_Exercise requirements_: Find every line below that contains the word "kind", matching case exactly, and copy each of those lines.

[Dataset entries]

####################

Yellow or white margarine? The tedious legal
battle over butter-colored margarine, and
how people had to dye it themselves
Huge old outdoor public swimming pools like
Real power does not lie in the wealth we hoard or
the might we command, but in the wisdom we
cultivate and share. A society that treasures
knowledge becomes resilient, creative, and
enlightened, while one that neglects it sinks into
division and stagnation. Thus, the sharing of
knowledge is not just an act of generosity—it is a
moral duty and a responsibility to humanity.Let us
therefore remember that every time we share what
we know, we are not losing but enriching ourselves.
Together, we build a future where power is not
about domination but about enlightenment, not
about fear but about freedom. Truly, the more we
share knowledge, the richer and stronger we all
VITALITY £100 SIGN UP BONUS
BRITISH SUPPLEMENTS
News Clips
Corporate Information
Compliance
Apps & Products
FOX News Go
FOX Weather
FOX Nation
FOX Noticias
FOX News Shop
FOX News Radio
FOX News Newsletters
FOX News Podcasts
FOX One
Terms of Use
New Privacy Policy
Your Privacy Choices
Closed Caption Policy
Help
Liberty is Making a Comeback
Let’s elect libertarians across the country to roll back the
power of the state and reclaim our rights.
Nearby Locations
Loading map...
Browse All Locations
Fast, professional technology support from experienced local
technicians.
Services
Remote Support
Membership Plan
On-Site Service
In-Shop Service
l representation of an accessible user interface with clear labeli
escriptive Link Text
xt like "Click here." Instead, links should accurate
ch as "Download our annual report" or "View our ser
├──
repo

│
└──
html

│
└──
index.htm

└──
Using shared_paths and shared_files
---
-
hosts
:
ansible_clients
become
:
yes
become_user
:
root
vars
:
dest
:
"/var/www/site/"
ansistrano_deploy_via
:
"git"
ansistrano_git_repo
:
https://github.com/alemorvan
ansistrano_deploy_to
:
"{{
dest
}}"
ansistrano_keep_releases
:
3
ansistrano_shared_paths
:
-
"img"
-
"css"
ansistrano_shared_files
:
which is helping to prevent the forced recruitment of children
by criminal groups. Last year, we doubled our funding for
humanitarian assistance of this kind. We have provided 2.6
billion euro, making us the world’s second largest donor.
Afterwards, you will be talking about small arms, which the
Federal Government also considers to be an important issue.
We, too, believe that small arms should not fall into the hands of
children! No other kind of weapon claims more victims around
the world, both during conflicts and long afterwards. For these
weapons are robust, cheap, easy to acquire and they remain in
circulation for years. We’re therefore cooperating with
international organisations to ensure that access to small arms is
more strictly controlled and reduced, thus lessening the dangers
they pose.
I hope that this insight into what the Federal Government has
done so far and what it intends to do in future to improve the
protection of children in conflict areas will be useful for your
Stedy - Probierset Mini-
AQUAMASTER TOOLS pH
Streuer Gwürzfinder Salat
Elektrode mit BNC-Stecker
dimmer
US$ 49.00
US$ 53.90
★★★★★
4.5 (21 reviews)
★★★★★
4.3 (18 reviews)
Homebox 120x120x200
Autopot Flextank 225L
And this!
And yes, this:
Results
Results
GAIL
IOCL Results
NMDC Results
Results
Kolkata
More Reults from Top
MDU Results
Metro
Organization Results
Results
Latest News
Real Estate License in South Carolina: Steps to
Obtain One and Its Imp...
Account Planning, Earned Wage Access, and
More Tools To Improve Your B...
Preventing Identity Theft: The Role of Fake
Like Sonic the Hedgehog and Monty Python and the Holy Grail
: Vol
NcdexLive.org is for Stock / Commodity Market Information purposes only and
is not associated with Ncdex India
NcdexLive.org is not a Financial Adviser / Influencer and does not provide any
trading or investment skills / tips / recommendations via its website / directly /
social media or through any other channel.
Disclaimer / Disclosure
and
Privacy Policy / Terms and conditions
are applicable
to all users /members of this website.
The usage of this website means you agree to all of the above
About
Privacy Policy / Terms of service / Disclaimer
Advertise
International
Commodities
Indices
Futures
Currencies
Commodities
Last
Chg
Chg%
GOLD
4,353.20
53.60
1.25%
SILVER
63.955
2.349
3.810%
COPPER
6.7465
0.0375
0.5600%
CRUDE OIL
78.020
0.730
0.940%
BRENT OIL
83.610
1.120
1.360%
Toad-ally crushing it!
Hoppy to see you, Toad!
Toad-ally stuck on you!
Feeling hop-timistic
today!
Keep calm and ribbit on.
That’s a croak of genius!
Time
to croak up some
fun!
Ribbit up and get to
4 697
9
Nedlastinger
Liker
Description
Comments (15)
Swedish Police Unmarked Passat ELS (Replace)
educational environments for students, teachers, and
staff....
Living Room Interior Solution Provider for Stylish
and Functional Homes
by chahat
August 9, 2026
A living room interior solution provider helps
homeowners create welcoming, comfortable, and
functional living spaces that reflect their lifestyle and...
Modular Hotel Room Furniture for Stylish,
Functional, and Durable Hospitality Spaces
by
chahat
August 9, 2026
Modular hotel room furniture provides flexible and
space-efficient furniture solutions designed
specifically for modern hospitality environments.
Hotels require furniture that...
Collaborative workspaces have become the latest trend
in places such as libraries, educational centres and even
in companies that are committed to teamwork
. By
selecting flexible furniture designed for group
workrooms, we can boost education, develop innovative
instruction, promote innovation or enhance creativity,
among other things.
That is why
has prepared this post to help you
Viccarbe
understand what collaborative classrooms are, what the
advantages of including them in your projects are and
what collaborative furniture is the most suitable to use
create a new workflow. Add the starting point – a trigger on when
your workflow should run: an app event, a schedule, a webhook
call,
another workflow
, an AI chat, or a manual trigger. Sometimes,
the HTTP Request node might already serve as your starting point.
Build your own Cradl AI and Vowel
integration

####################

_Result for this task_:
humanitarian assistance of this kind. We have provided 2.6
children! No other kind of weapon claims more victims around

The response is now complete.